Figure atypique de la monarchie belge, le prince Laurent a été débouté de sa demande d’affiliation à la sécurité sociale des indépendants. Une affaire qui relance le débat sur le statut des "royaux" actifs.
C’est un prince à part dans le paysage feutré des monarchies européennes. Le prince Laurent de Belgique, frère cadet du roi Philippe, s’est une nouvelle fois illustré par une initiative inattendue : saisir la justice pour réclamer son affiliation au régime de sécurité sociale des travailleurs indépendants. Une démarche inédite pour un membre de la famille royale, qui vient de connaître son épilogue judiciaire.
Le tribunal du travail de Bruxelles, saisi par le prince en novembre 2024, a tranché le 7 avril dernier : Laurent n’est pas éligible au régime social des indépendants. Si la justice reconnaît bien l’existence d’une activité professionnelle régulière – visites, missions officielles, présidence d'une fondation pour le bien-être animal – elle considère néanmoins que le prince ne relève pas du statut d’indépendant. Selon le tribunal, il se situe dans une zone intermédiaire, celle d’un " statutaire ", en raison de la tutelle de l’État sur ses fonctions.
Le prince, qui perçoit une dotation annuelle de 388 000 euros, affirme ne pas avoir agi pour des raisons financières. " Ce n’est pas une question d’argent, mais de reconnaissance sociale ", a-t-il plaidé auprès de la RTBF, comparant sa situation à celle d’un migrant qui, une fois inscrit, a droit à une couverture sociale. Une sortie pour le moins provocante, fidèle au ton souvent décalé du prince.

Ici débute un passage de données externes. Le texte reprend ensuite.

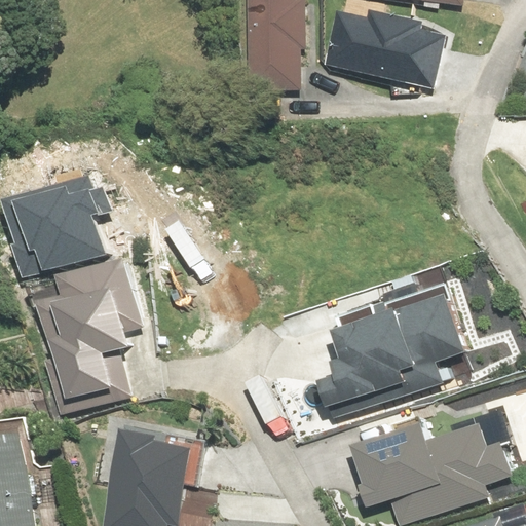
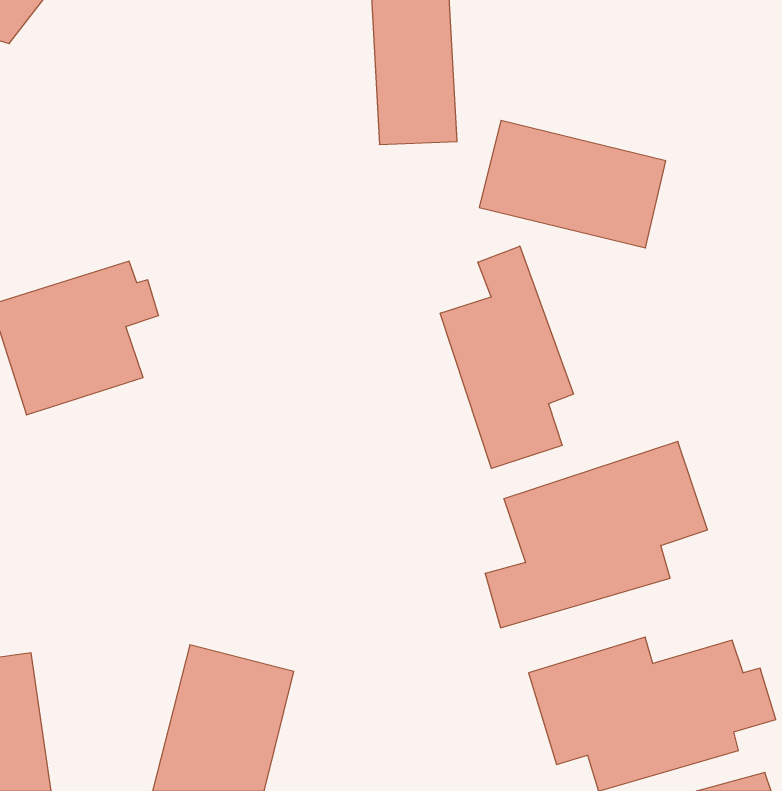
building: [321,6,444,90] -> [479,120,666,248]
building: none -> [440,246,574,468]
building: [34,257,143,411] -> none

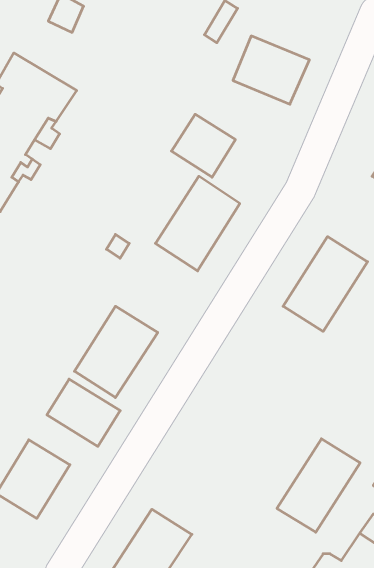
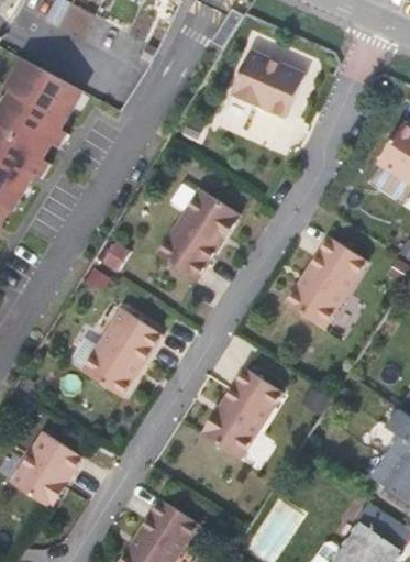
building: [171,114,235,177] -> none
building: [47,379,120,446] -> none
building: [277,439,360,532] -> [200,368,280,459]

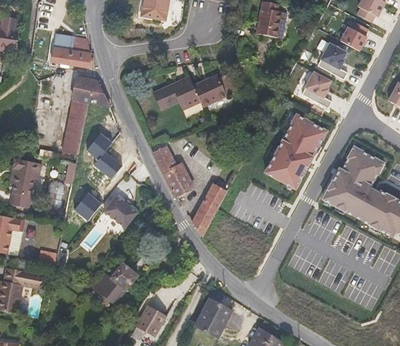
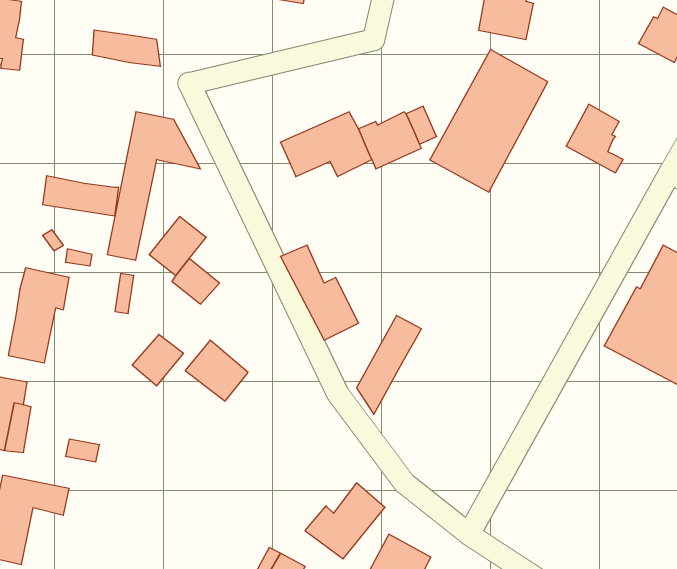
building: [317,43,347,79] -> none
building: [51,46,91,67] -> [43,176,119,216]
building: [264,114,326,189] -> [430,49,548,192]
building: [95,262,137,302] -> [305,483,385,559]

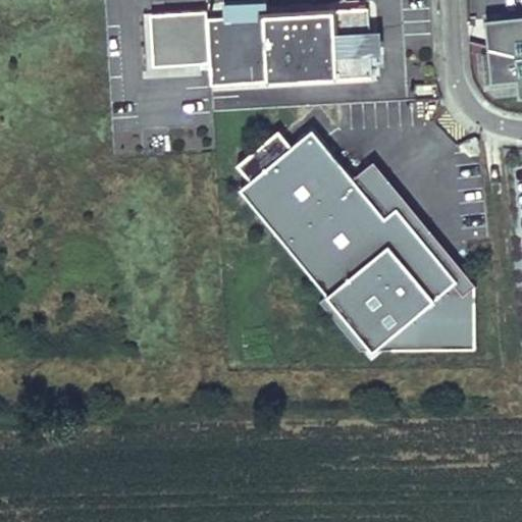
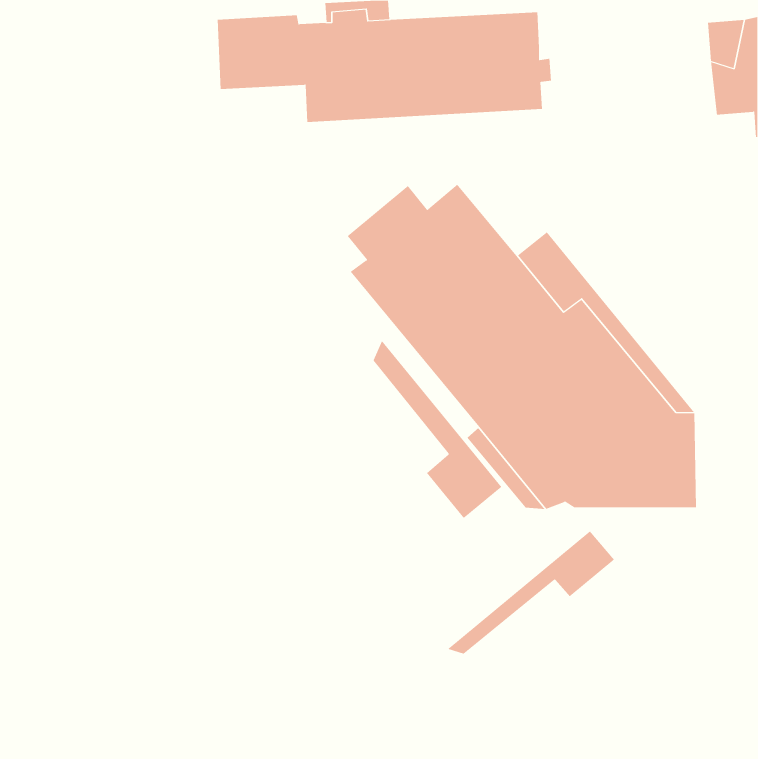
building: none -> [373,340,502,519]
building: none -> [447,530,615,654]

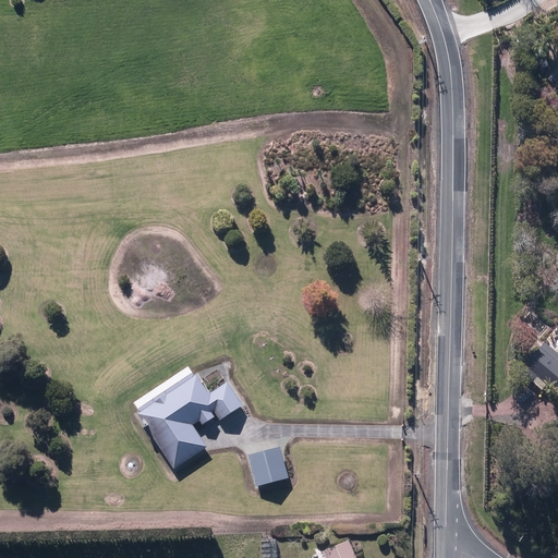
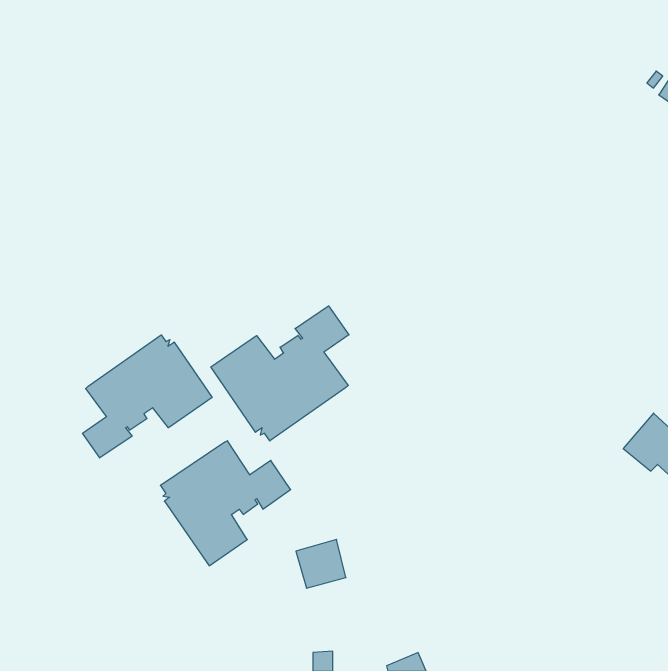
building: none -> [211,306,349,441]
building: none -> [83,335,212,458]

Un prince atypique dans une monarchie discrète
Né en 1963, Laurent de Belgique est le benjamin du roi Albert II et de la reine Paola. Bien que tenu à l’écart des affaires d’État, il a multiplié au fil des ans les actions publiques, à commencer par la fondation qu’il dirige depuis une décennie, consacrée à la cause animale. Mais c’est surtout par ses écarts que le prince s’est distingué, embarrassant plus d’une fois la monarchie belge, réputée pour sa sobriété.
En 2018, il avait été sanctionné par le Parlement : 15% de sa dotation lui ont été retirés pour avoir rencontré sans autorisation des dignitaires chinois en uniforme. Un événement de trop après une série de prises de parole impromptues, de voyages imprévus, ou encore de déclarations jugées peu diplomatiques embrassant l'institution royale. Parmi les plus célèbres, sa comparaison de la monarchie à une prison dorée, ou ses critiques ouvertes sur l’emprise de l’État belge sur ses projets personnels.

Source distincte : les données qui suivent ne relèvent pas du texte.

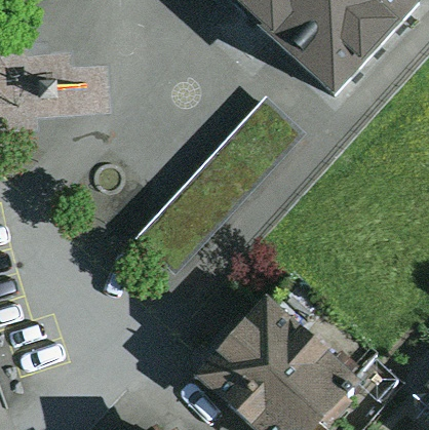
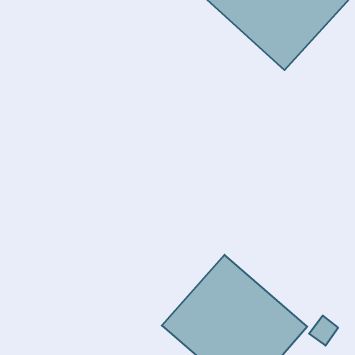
building: [127,101,303,284] -> none

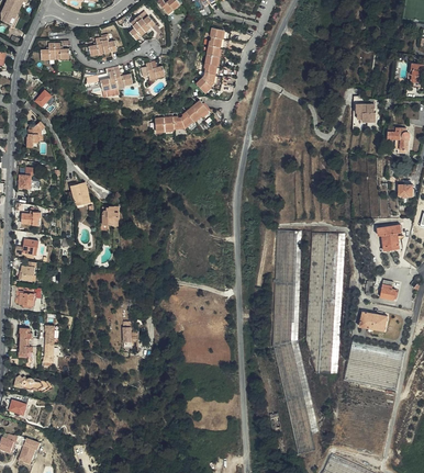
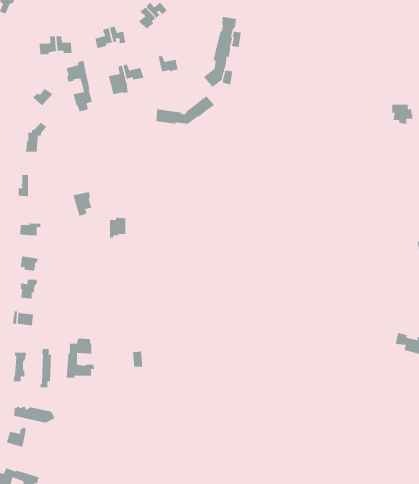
building: none -> [66,60,93,112]
building: none -> [66,338,95,378]

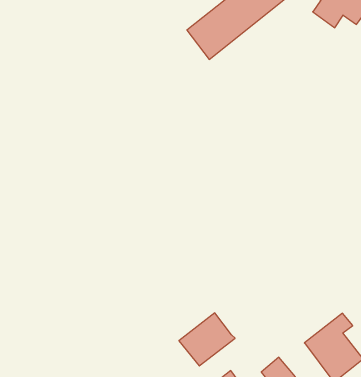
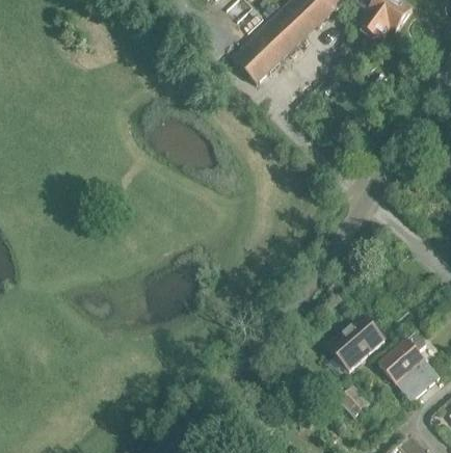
building: [179,313,235,366] -> [328,313,386,368]

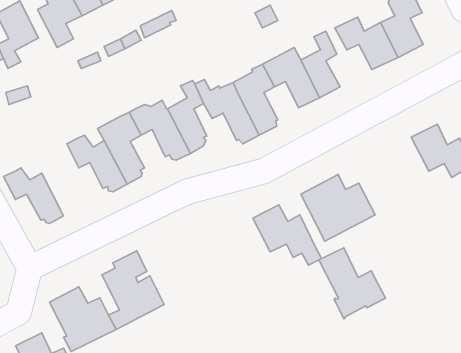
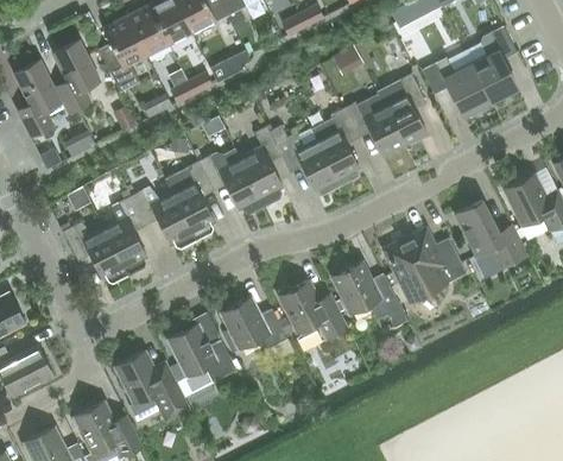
building: none -> [103,195,147,273]
building: none -> [280,280,349,341]
building: none -> [222,296,287,352]
building: [319,248,385,319] -> [455,200,527,277]

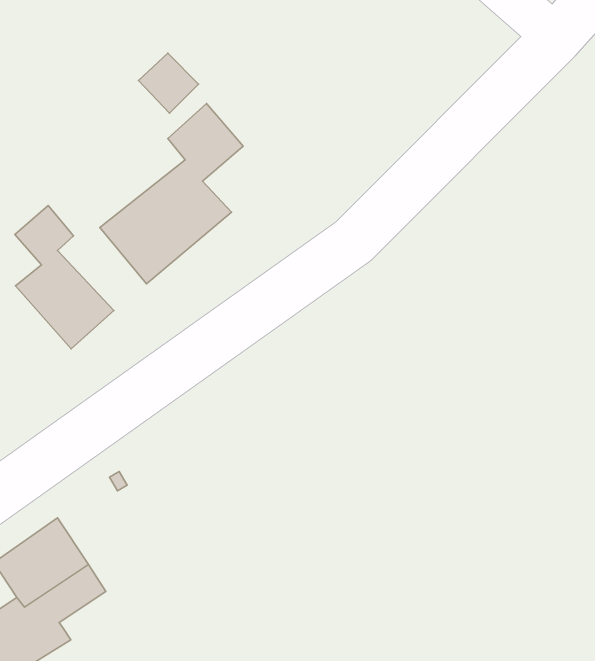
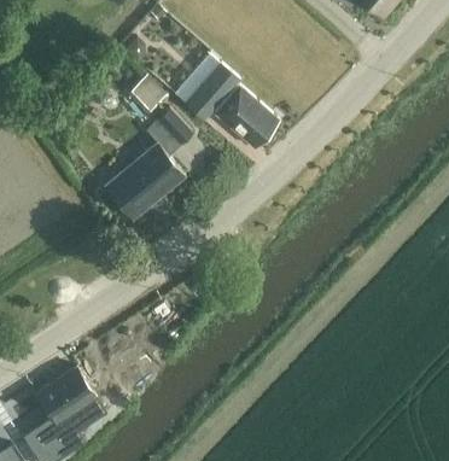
building: none -> [185,63,278,147]
building: [15,206,114,349] -> none

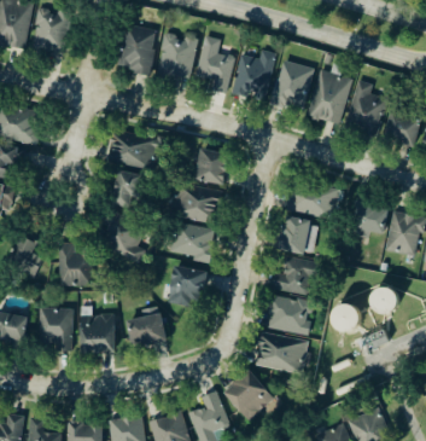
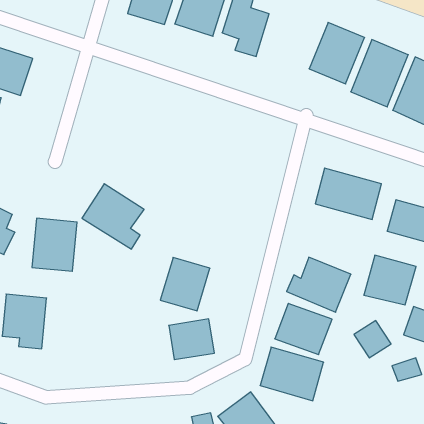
building: [233,51,276,100] -> none
building: [107,129,163,170] -> none
building: [194,149,228,184] -> none
building: [111,170,144,209] -> none
building: [170,182,221,224] -> none
building: [278,216,319,255] -> [364,255,416,305]
building: [169,222,214,261] -> none
building: [127,313,167,349] -> [169,319,214,360]
building: [81,314,113,353] -> none

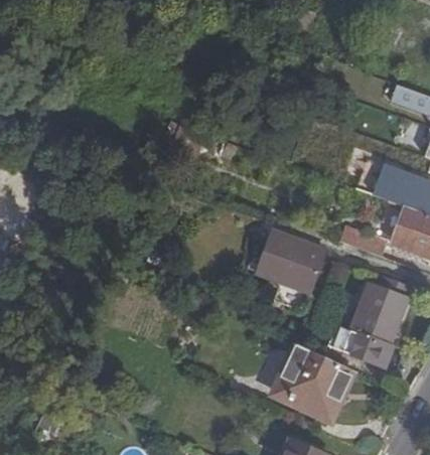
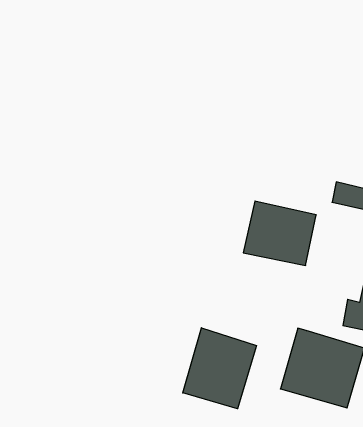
building: none -> [183,328,256,409]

Marié depuis 2003 à la Britannique Claire Coombs, avec laquelle il a trois enfants aujourd’hui majeurs, le prince Laurent semble aspirer à une reconnaissance plus institutionnelle de son rôle. Celui qui affirme vouloir désormais vivre en Italie, répète volontiers qu’il n’a " jamais demandé de dotation ", préférant " travailler " à des causes qui lui sont chères – mais se heurte régulièrement à un cadre légal qui peine à s’adapter à son profil hybride.
Vers une réforme de la monarchie sociale ?

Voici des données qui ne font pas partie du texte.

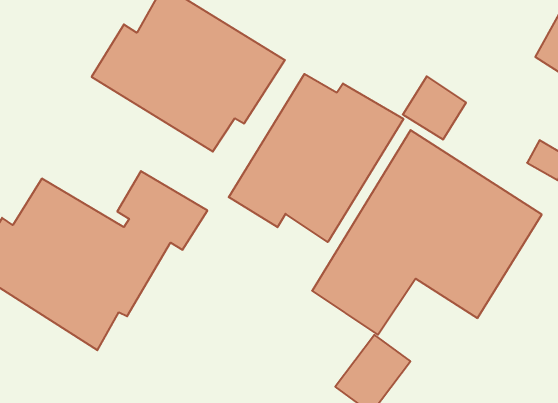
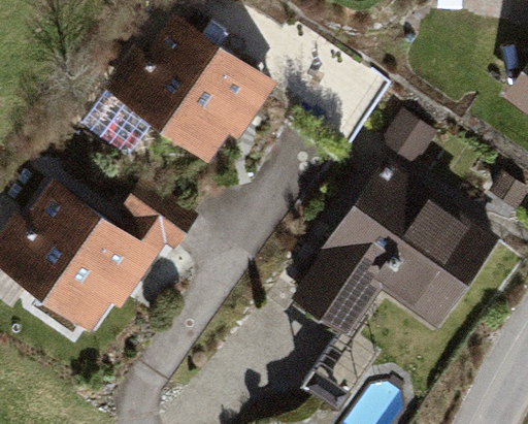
building: [229,74,403,242] -> none

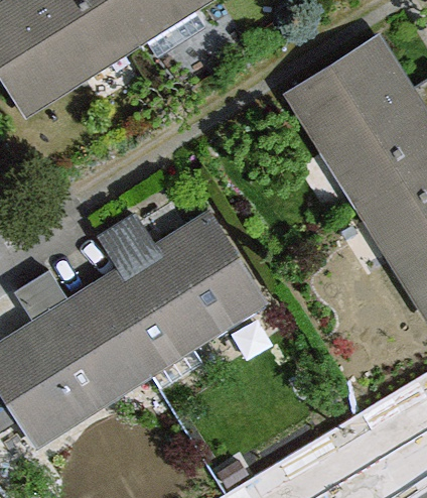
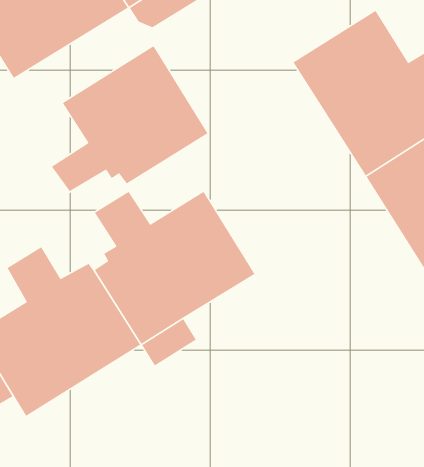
building: none -> [51,45,209,192]

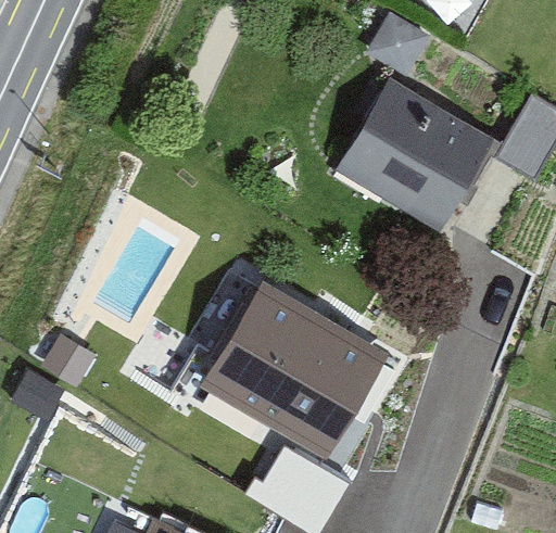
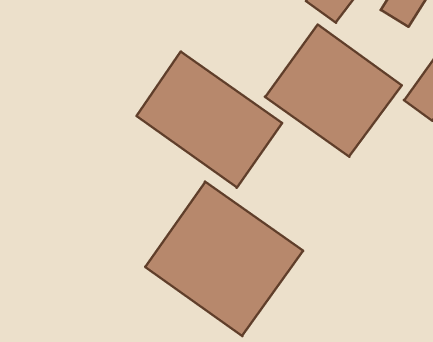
building: none -> [137,52,282,188]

Le jugement du tribunal ne ferme toutefois pas la porte à une reconnaissance future de ses droits. Son avocat, Me Olivier Rijckaert, souligne que le statut du prince reste flou et appelle le législateur à statuer sur ses droits sociaux et de pension. " C’est un problème institutionnel ", insiste-t-il. "Il faut une loi pour déterminer à quelle pension le Prince a droit et peut prétendre, et comment son travail passé pourrait être pris en compte à cet égard ", ajoute Me Olivier Rijckaert, interrogé par la magazine 7/7.
À l’heure où les monarchies européennes cherchent à se moderniser tout en se rendant utiles, le cas du prince Laurent met en lumière un dilemme : comment encadrer les membres "actifs " de la famille royale sans les enfermer dans une bureaucratie anachronique ? Une question qui pourrait bien faire l’objet d’un débat au Parlement dans les mois à venir – et confirmer, une fois de plus, que le trublion du palais n’a pas dit son dernier mot.